Source
Re: BUG: graph.triplets does not return proper values

2014-05-19 Thread Reynold Xin
This was an optimization that reuses a triplet object in GraphX, and when
you do a collect directly on triplets, the same object is returned.

It has been fixed in Spark 1.0 here:
https://issues.apache.org/jira/browse/SPARK-1188

To work around in older version of Spark, you can add a copy step to it,
e.g.

graph.triplets.map(_.copy()).collect()



On Mon, May 19, 2014 at 1:09 PM, GlennStrycker wrote:

> graph.triplets does not work -- it returns incorrect results
>
> I have a graph with the following edges:
>
> orig_graph.edges.collect
> =  Array(Edge(1,4,1), Edge(1,5,1), Edge(1,7,1), Edge(2,5,1), Edge(2,6,1),
> Edge(3,5,1), Edge(3,6,1), Edge(3,7,1), Edge(4,1,1), Edge(5,1,1),
> Edge(5,2,1), Edge(5,3,1), Edge(6,2,1), Edge(6,3,1), Edge(7,1,1),
> Edge(7,3,1))
>
> When I run triplets.collect, I only get the last edge repeated 16 times:
>
> orig_graph.triplets.collect
> = Array(((7,1),(3,1),1), ((7,1),(3,1),1), ((7,1),(3,1),1), ((7,1),(3,1),1),
> ((7,1),(3,1),1), ((7,1),(3,1),1), ((7,1),(3,1),1), ((7,1),(3,1),1),
> ((7,1),(3,1),1), ((7,1),(3,1),1), ((7,1),(3,1),1), ((7,1),(3,1),1),
> ((7,1),(3,1),1), ((7,1),(3,1),1), ((7,1),(3,1),1), ((7,1),(3,1),1))
>
> I've also tried writing various map steps first before calling the triplet
> function, but I get the same results as above.
>
> Similarly, the example on the graphx programming guide page
> (http://spark.apache.org/docs/0.9.0/graphx-programming-guide.html) is
> incorrect.
>
> val facts: RDD[String] =
>   graph.triplets.map(triplet =>
> triplet.srcAttr._1 + " is the " + triplet.attr + " of " +
> triplet.dstAttr._1)

Exercises to complete
A. Answer from the thread:
(i) In which Spark release was the problem fixed?
(ii) How many times does the last edge appear in the output of triplets.collect?
(iii) What line of code does the reply give as a workaround for older versions of Spark?
B. Write out the thread from "2014-05-19 Thread Reynold" up to and including "graph.triplets.map(_.copy()).collect()", swapping "optimization" for "performance shortcut".
The listing that comes after is separate material, unrelated to the thread.

Data section
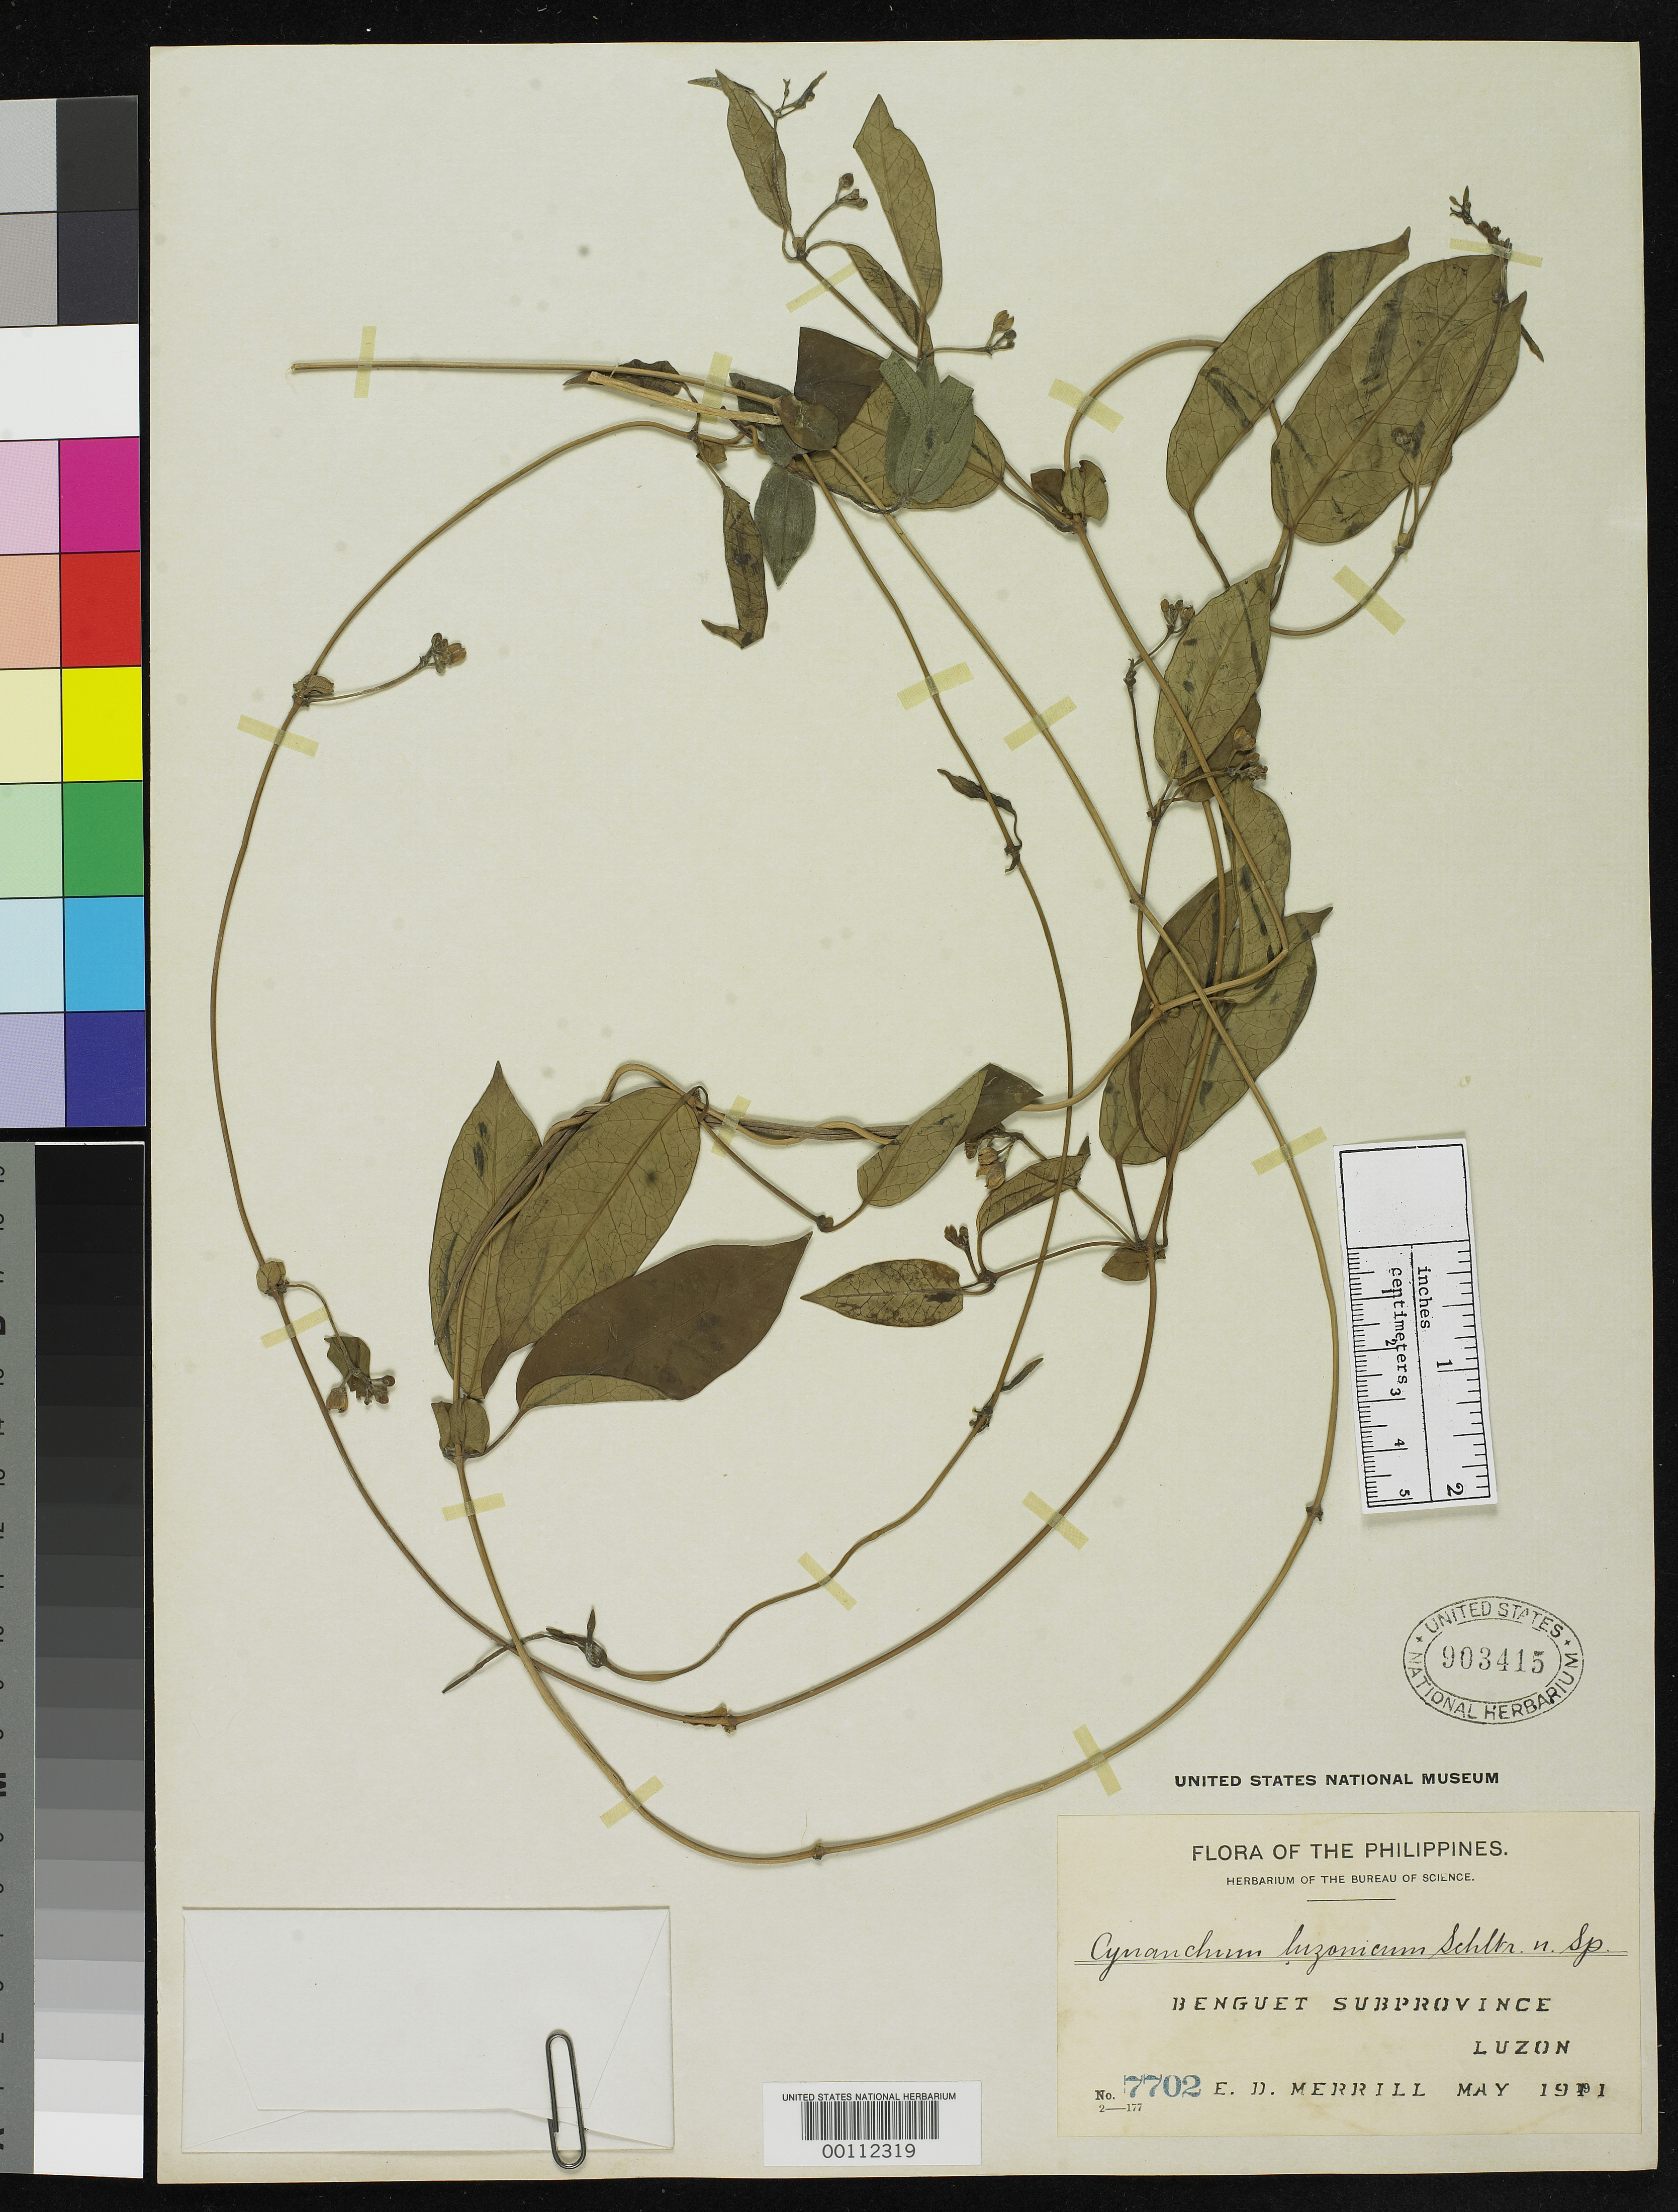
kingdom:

List of solutions
A.
(i) Spark 1.0
(ii) 16 times
(iii) graph.triplets.map(_.copy()).collect()

B.
2014-05-19 Thread Reynold Xin
This was an performance shortcut that reuses a triplet object in GraphX, and when
you do a collect directly on triplets, the same object is returned.

It has been fixed in Spark 1.0 here:
https://issues.apache.org/jira/browse/SPARK-1188

To work around in older version of Spark, you can add a copy step to it,
e.g.

graph.triplets.map(_.copy()).collect()